## TUGAS YANG DIBERIKAN A
Menurut penjaga perpustakaan dalam potongan dokumen tentang obrolan di perpustakaan UISU, apa yang membuat suatu negara maju?

## POTONGAN DOKUMEN
Karna Kita Masih Bodoh

Selasa, 17 Januari 2017 0 komentar
Oleh: Ibnu Arsib Ritonga*
Beberapa hari yang lewat, di awal-awal tahun 2017, di Perpustaan Umum Universitas Islam Sumatera Utara (UISU). Aku sedang asyik melahap lembaran demi lembaran tulisannya Ahmad Tohari, yang berjudul "Berhala-Berhala Kontemporer". Menjelang shalat Ashar, seorang pegawai penjaga perpustakaan yang begitu ramah mendekati meja di mana aku sedang asyik berdiskusi dengan Ahmad Tohari. Si Bapak penjaga perpus mendekatiku dengan celotehannya padaku, "Kalau kayak kau banyak di Indonesia ini, kita pasti sudah maju".

"Kenapa begitu pak?" tanyaku penasaran.

"Majunya suatu negara karena masyarakatnya rajin membaca. Lihat India, di sana ada perpustakaan yang buka selama 24 jam, kalau kita pigi dari tempat duduk sebentar saja, hilang tempat duduk kita".

Aku pun bingung, apa maksud si Bapak mengatakan 'hilang tempat duduk kita'.

"Kenapa gitu pak, maksudnya hilang gimana itu pak?" Aku bertanya penasaran.

" Iya,...sangkin banyaknya orang yang ingin membaca buku di sana, sampai-sampai kursi untuk tempat duduk bisa kurang". Berkata demikian dengan logat Medan.

Aku tak tahu pasti, apakah yang dikatakan si Bapak itu benar memang secara realitanya. Aku tak bertanya pula dari mana itu datanya. Aku hanya dapat tersenyum saat dia menjelaskan atau tepatnya mengeluarkan celotehan kekesalannya kerena lemahnya masyarakat Indonesia untuk membaca, terkhsusunya generasi muda Indonesia. Si Bapak pun terus membandingkannya dengan masyarakat Jepang yang sangat gemar membaca, dan masyarakat Eropa.

"Kita, negara kita ini tak maju-maju bukan karena korupsi. Bukan....(dia diam sejenak), Bukan karena korupsi". Raut keriput wajahnya terlihat nampak serius.

" Terus karena apa pak?". Aku semakin penasaran, bagaimana argumentasi si Bapak itu dalam menyikapi keadaan atau kondisi Indonesia saat ini. Aku ingin tahu sekali dari versi si Bapak, apa penyebab negara Indonesia ini tak maju-maju yang usia kemerdekaannya sudah cukup tua.

## DATA YANG DISEDIAKAN
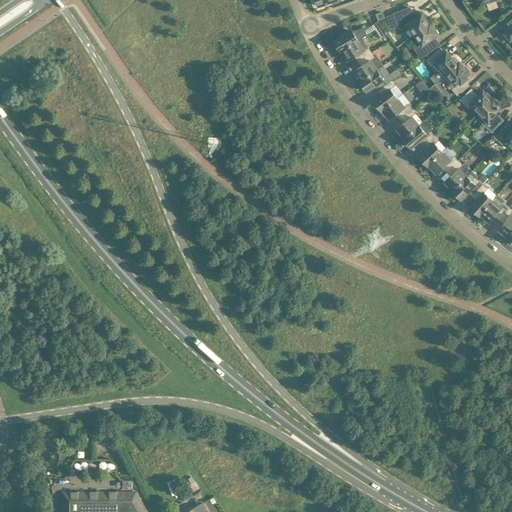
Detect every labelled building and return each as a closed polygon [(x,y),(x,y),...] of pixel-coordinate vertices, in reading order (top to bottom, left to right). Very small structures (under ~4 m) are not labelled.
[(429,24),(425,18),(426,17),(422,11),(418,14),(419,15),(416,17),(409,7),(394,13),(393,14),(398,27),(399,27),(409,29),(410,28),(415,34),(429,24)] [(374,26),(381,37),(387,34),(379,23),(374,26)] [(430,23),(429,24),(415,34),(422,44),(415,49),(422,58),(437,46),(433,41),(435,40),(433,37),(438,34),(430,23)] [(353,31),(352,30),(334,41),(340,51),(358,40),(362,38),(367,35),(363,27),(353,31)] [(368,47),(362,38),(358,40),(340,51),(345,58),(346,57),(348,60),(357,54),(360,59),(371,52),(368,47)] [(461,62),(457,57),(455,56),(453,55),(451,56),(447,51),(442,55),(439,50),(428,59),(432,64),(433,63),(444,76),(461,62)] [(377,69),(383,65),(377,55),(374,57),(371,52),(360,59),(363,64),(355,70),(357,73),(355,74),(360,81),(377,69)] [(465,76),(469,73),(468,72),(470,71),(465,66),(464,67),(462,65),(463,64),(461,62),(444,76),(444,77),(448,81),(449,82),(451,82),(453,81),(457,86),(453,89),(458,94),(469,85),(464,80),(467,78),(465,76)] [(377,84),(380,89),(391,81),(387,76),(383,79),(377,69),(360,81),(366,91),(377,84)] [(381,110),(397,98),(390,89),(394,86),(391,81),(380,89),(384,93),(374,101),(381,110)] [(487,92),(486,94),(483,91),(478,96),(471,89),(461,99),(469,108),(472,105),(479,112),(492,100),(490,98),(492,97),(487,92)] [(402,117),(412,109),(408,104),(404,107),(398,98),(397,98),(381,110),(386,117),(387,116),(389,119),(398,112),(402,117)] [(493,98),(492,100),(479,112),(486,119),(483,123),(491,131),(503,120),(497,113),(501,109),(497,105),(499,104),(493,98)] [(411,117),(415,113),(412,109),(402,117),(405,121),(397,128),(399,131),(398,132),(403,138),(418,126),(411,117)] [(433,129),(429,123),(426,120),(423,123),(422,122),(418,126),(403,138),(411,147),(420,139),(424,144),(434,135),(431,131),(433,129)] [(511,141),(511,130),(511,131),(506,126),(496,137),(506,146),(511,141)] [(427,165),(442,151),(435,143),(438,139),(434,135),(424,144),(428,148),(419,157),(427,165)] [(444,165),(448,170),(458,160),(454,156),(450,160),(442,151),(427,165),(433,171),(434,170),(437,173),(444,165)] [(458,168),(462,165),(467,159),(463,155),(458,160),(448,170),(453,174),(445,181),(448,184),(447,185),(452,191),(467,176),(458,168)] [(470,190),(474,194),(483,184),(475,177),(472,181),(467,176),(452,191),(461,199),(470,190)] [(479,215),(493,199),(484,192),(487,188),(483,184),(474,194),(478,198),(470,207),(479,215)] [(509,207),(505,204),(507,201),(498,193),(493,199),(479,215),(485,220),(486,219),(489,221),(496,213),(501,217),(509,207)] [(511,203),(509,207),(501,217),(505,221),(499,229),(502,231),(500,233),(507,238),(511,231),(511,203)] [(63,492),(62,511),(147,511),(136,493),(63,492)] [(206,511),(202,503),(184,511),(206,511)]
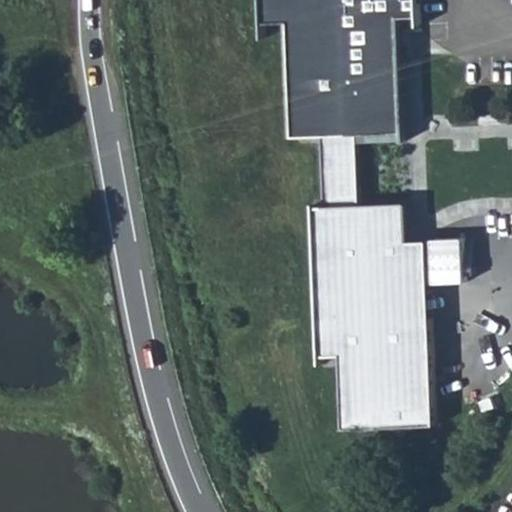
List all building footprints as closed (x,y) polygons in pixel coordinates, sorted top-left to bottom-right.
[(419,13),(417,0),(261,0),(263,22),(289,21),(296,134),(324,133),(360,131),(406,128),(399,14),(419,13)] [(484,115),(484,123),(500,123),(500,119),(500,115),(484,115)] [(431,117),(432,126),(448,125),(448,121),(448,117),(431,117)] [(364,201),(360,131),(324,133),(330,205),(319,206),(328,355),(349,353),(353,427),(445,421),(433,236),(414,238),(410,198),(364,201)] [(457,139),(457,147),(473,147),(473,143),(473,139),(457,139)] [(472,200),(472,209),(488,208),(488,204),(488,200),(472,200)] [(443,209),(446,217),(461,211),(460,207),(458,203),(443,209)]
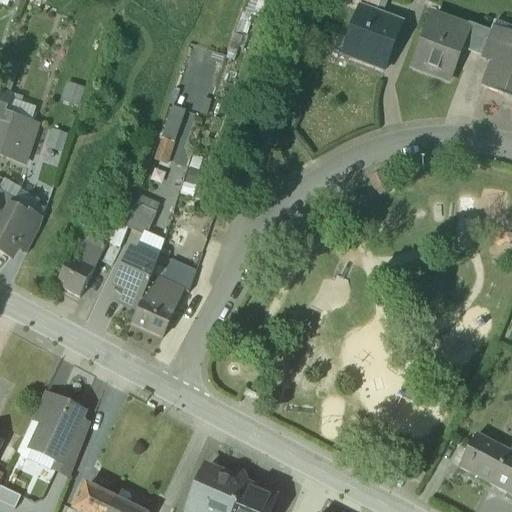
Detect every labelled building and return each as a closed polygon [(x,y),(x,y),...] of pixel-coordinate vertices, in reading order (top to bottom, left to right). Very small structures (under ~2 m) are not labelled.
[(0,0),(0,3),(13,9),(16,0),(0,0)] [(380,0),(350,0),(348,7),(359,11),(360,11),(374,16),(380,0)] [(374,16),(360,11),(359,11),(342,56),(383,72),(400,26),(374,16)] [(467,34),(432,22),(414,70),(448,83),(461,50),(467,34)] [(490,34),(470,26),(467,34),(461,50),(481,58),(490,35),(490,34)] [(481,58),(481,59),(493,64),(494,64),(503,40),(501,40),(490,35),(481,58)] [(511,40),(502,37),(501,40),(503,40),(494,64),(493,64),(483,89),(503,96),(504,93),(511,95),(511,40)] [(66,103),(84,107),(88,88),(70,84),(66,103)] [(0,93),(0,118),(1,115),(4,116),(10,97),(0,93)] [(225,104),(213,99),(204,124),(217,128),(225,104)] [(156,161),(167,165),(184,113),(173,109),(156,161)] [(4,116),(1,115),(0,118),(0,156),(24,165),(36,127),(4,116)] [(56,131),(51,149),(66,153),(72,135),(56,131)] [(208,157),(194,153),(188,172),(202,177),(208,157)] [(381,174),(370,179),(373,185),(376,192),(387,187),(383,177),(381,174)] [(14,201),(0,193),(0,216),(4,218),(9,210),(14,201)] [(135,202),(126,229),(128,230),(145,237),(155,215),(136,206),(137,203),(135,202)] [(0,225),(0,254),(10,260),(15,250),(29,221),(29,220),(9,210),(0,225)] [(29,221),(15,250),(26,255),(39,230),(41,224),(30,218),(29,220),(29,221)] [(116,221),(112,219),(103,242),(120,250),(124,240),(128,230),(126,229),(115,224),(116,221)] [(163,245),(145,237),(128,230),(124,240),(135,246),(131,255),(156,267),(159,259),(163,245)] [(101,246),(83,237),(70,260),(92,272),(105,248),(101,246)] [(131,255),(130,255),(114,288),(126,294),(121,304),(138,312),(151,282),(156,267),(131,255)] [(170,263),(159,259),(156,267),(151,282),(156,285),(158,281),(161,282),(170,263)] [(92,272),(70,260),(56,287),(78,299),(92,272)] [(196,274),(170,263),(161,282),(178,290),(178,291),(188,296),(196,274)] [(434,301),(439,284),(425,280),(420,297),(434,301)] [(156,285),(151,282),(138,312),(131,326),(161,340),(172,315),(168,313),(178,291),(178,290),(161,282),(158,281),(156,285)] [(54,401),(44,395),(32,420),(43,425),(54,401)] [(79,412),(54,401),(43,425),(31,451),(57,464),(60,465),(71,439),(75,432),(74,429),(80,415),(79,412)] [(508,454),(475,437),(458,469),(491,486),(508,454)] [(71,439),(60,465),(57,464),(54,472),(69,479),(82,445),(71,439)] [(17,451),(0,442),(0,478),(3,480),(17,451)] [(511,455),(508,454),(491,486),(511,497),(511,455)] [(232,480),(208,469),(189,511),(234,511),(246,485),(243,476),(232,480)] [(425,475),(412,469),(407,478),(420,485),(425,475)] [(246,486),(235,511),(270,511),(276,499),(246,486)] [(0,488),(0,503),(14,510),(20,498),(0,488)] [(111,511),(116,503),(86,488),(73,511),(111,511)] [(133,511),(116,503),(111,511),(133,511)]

==

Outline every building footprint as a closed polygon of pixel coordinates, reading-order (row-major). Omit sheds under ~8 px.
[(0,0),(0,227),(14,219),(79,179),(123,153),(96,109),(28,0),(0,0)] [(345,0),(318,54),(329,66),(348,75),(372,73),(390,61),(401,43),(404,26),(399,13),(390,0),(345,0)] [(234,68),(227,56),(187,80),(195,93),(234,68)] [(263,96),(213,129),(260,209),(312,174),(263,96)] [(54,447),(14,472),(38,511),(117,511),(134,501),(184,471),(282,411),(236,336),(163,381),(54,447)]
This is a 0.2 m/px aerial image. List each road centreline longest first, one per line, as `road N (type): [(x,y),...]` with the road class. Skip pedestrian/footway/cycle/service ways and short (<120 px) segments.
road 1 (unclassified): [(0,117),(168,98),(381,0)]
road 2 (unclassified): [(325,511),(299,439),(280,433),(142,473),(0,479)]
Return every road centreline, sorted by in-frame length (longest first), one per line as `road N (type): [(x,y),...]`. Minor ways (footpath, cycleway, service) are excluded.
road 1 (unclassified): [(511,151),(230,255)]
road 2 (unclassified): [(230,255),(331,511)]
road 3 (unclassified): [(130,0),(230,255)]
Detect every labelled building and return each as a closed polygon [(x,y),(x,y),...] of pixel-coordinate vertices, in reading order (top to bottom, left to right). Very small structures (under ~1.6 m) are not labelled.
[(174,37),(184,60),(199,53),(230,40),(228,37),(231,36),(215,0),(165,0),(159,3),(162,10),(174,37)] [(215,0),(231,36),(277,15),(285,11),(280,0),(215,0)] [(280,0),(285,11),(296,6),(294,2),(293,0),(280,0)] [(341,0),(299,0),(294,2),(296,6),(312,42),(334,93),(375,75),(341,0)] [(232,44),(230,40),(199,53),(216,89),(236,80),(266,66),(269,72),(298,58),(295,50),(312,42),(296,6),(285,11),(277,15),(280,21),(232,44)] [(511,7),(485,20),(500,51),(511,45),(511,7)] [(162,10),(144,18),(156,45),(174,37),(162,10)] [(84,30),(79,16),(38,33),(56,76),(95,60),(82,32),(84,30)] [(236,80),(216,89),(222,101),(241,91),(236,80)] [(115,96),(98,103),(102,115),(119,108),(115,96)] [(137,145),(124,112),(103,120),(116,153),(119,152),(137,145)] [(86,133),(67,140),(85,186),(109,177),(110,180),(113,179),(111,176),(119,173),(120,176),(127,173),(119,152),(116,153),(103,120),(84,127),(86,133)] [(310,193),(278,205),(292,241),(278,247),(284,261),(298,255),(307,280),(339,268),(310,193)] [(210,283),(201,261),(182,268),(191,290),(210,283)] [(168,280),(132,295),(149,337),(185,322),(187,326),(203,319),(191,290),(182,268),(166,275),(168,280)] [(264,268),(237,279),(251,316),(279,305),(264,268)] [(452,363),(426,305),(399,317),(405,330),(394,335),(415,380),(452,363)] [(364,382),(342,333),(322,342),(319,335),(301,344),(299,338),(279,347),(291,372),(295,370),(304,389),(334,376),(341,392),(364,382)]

## TUGAS YANG DIBERIKAN B
Tulis ulang bagian data yang dimulai dengan baris berisi "Return every road" dan diakhiri dengan baris berisi "road 3 (unclassified): [(130,0),(230,255)]", dengan mengganti "excluded" menjadi "omitted" tanpa mengubah hal lain.

## HASIL YANG BENAR A
Masyarakatnya rajin membaca.

## HASIL YANG BENAR B
Return every road centreline, sorted by in-frame length (longest first), one per line as `road N (type): [(x,y),...]`. Minor ways (footpath, cycleway, service) are omitted.
road 1 (unclassified): [(511,151),(230,255)]
road 2 (unclassified): [(230,255),(331,511)]
road 3 (unclassified): [(130,0),(230,255)]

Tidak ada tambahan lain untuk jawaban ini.